Unable to disable FIPS without breaking RDS

Hello,

We are required to disable TLS1.0 on all our servers and found that in one RDS deployment FIPS is enabled which is basically forcing TSL1.0 and 1.1 to be on.  In our config we have the broker, gateway, and rdweb on one server with remoteapps and full desktop sessions on 2 separate session hosts.

Only the broker has FIPS enabled. The Session hosts do not have it. All servers have the registry keys to disable TLS1.0, TLS1.1, SSL2 & 3, PCT and MPUH as well as disabled weak ciphers (RC2 RC4 DES etc). When we turn off FIPS on the broker/gateway we see that it can no longer manage the RDS settings for any of the servers in the RDS pool including itself.

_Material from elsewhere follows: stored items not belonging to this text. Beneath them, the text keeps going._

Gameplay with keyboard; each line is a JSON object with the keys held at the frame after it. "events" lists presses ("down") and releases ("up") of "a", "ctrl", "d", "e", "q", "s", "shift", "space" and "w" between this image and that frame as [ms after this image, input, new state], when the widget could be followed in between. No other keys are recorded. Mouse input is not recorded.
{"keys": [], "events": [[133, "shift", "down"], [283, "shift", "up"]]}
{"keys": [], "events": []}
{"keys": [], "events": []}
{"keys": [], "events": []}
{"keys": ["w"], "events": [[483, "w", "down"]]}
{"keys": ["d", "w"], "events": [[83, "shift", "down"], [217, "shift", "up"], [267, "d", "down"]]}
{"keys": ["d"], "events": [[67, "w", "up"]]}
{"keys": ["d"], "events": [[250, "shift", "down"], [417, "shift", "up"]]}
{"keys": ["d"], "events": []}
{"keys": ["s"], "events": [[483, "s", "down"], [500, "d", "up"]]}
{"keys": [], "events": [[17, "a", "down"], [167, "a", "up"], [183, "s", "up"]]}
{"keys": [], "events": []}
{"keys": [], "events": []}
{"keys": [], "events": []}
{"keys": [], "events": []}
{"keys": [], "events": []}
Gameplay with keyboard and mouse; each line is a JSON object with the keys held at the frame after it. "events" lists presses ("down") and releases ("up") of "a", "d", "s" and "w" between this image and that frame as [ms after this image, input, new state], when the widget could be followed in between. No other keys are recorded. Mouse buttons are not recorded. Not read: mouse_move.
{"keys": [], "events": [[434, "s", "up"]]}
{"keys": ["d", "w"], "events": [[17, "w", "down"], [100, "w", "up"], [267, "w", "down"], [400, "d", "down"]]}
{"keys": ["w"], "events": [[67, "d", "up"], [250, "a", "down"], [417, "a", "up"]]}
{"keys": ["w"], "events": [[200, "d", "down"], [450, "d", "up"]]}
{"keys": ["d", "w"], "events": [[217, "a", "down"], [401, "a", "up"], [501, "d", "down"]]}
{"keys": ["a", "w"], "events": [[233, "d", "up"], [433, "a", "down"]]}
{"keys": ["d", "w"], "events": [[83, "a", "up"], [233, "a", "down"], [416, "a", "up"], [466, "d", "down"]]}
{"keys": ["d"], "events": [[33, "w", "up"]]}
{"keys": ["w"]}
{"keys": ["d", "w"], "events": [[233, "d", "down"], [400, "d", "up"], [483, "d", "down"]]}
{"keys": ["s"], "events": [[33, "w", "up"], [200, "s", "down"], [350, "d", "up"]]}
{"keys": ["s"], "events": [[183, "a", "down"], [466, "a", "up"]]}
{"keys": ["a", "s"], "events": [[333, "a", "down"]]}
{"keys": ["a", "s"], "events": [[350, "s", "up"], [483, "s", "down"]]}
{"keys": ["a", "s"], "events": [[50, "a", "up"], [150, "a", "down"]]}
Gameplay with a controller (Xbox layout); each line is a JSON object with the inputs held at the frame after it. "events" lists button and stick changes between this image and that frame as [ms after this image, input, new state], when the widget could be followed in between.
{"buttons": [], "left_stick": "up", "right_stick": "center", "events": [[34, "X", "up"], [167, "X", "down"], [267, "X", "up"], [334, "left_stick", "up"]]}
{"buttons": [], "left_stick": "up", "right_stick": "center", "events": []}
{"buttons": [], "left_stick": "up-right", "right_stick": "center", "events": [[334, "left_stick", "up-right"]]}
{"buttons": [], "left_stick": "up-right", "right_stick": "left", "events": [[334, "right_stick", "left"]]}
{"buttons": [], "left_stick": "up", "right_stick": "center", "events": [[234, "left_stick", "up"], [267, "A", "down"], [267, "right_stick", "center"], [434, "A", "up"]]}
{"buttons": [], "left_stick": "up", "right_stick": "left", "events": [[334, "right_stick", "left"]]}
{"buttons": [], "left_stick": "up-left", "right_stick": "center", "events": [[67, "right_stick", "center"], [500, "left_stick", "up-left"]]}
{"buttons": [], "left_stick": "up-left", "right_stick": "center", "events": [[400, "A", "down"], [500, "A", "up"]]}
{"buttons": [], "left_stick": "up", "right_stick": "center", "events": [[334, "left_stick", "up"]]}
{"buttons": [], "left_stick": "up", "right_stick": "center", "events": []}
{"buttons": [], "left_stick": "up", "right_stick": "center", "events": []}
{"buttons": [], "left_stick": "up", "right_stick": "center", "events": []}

In the System log we get SCHANNEL event IDs:

Log Name:      System
Source:        Schannel
Date:          6/19/2018 2:36:42 PM
Event ID:      36871
Task Category: None
Level:         Error
Keywords:      
User:          SYSTEM
Computer:      <removed>
Description:
A fatal error occurred while creating an SSL client credential. The internal error state is 10013.


Log Name:      System
Source:        Schannel
Date:          6/19/2018 2:56:56 PM
Event ID:      36874
Task Category: None
Level:         Error
Keywords:      
User:          SYSTEM
Computer:      <removed>
Description:
An TLS 1.1 connection request was received from a remote client application, but none of the cipher suites supported by the client application are supported by the server. The SSL connection request has failed.


Log Name:      System
Source:        Schannel
Date:          6/19/2018 2:56:56 PM
Event ID:      36888
Task Category: None
Level:         Error
Keywords:      
User:          SYSTEM
Computer:      <removed>
Description:
A fatal alert was generated and sent to the remote endpoint. This may result in termination of the connection. The TLS protocol defined fatal error code is 40. The Windows SChannel error state is 1205.

We have a public (InCommon) cert signed with SHA256 (not SHA512 as I've read about issues with that) that has been working fine for over a year with FIPS on. Everything else we've found so far makes it seem like it should work, but it does not for us. We've even tried using IISCrypto and that makes no difference.

Any help in getting to th e bottom of this would be greatly appreciated.